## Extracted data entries
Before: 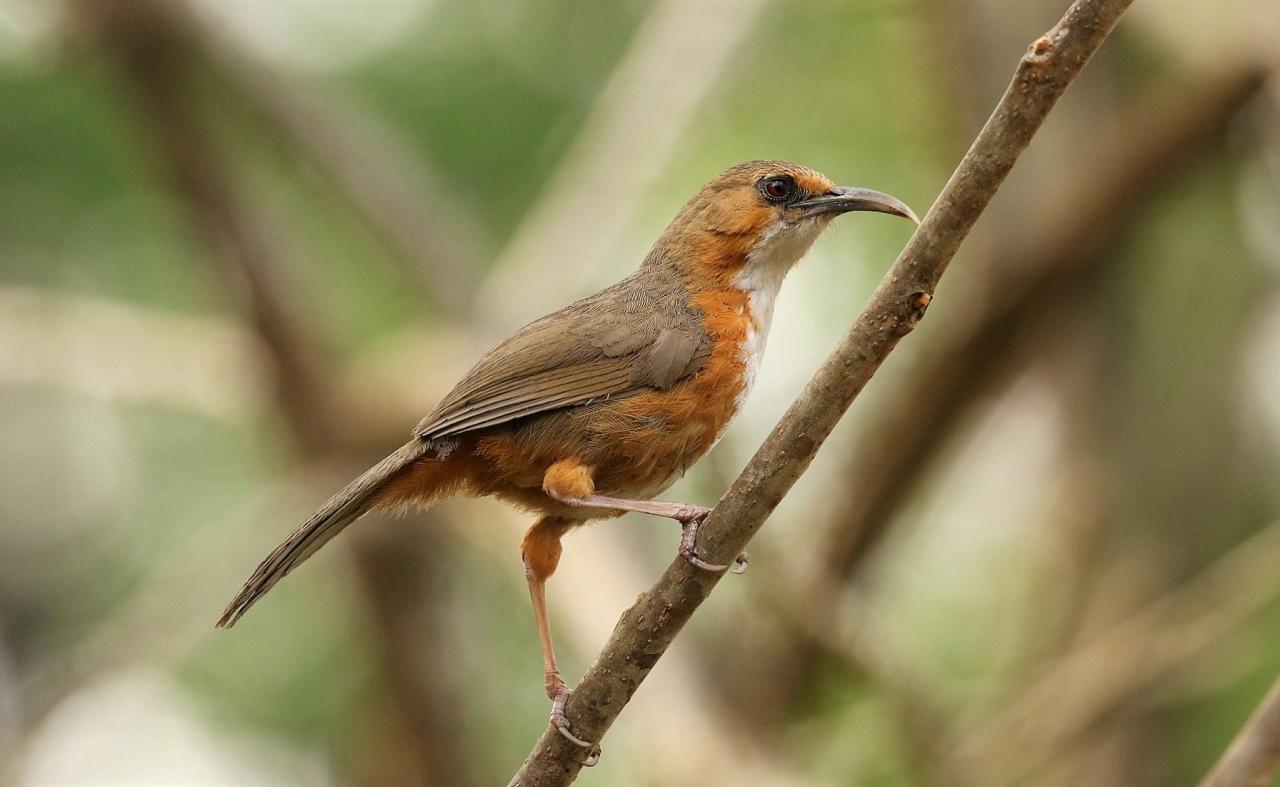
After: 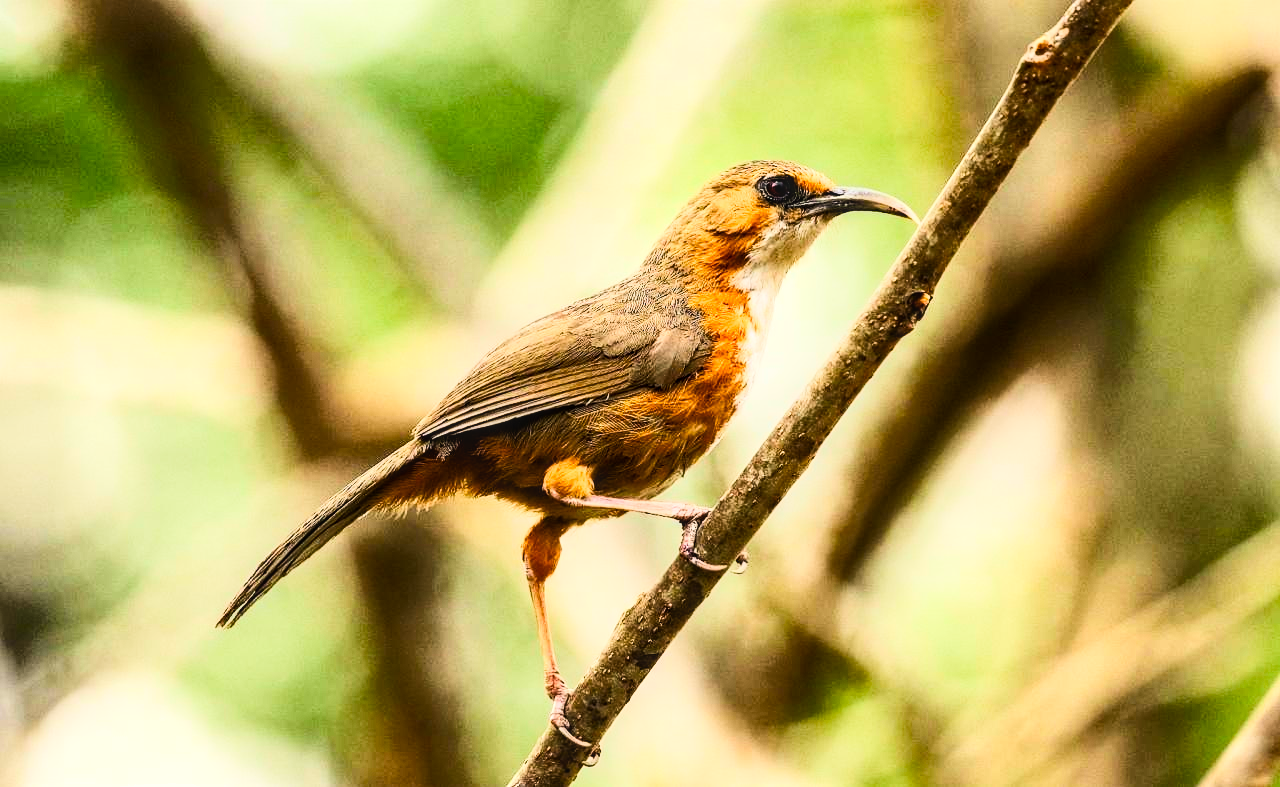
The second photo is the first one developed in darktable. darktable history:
shadows and highlights: radius 337.17, shadows 29.01, soften with gaussian
rgb curve: curves: ch0 [(0, 0) (0.21, 0.15) (0.24, 0.21) (0.5, 0.75) (0.75, 0.96) (0.89, 0.99) (1, 1)]; ch1 [(0, 0.02) (0.21, 0.13) (0.25, 0.2) (0.5, 0.67) (0.75, 0.9) (0.89, 0.97) (1, 1)]; ch2 [(0, 0.02) (0.21, 0.13) (0.25, 0.2) (0.5, 0.67) (0.75, 0.9) (0.89, 0.97) (1, 1)], compensate middle gray true
local contrast: on, module defaults
color balance rgb: linear chroma grading › shadows 32%, linear chroma grading › global chroma -2%, linear chroma grading › mid-tones 4%, perceptual saturation grading › global saturation -2%, perceptual saturation grading › highlights -8%, perceptual saturation grading › mid-tones 8%, perceptual saturation grading › shadows 4%, perceptual brilliance grading › highlights 8%, perceptual brilliance grading › mid-tones 4%, perceptual brilliance grading › shadows 2%, global vibrance 16%, saturation formula JzAzBz (2021)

## Given exercise
In how many lines of the records above does the word "developed" appear? Reply with the number alone.

## Task solution
1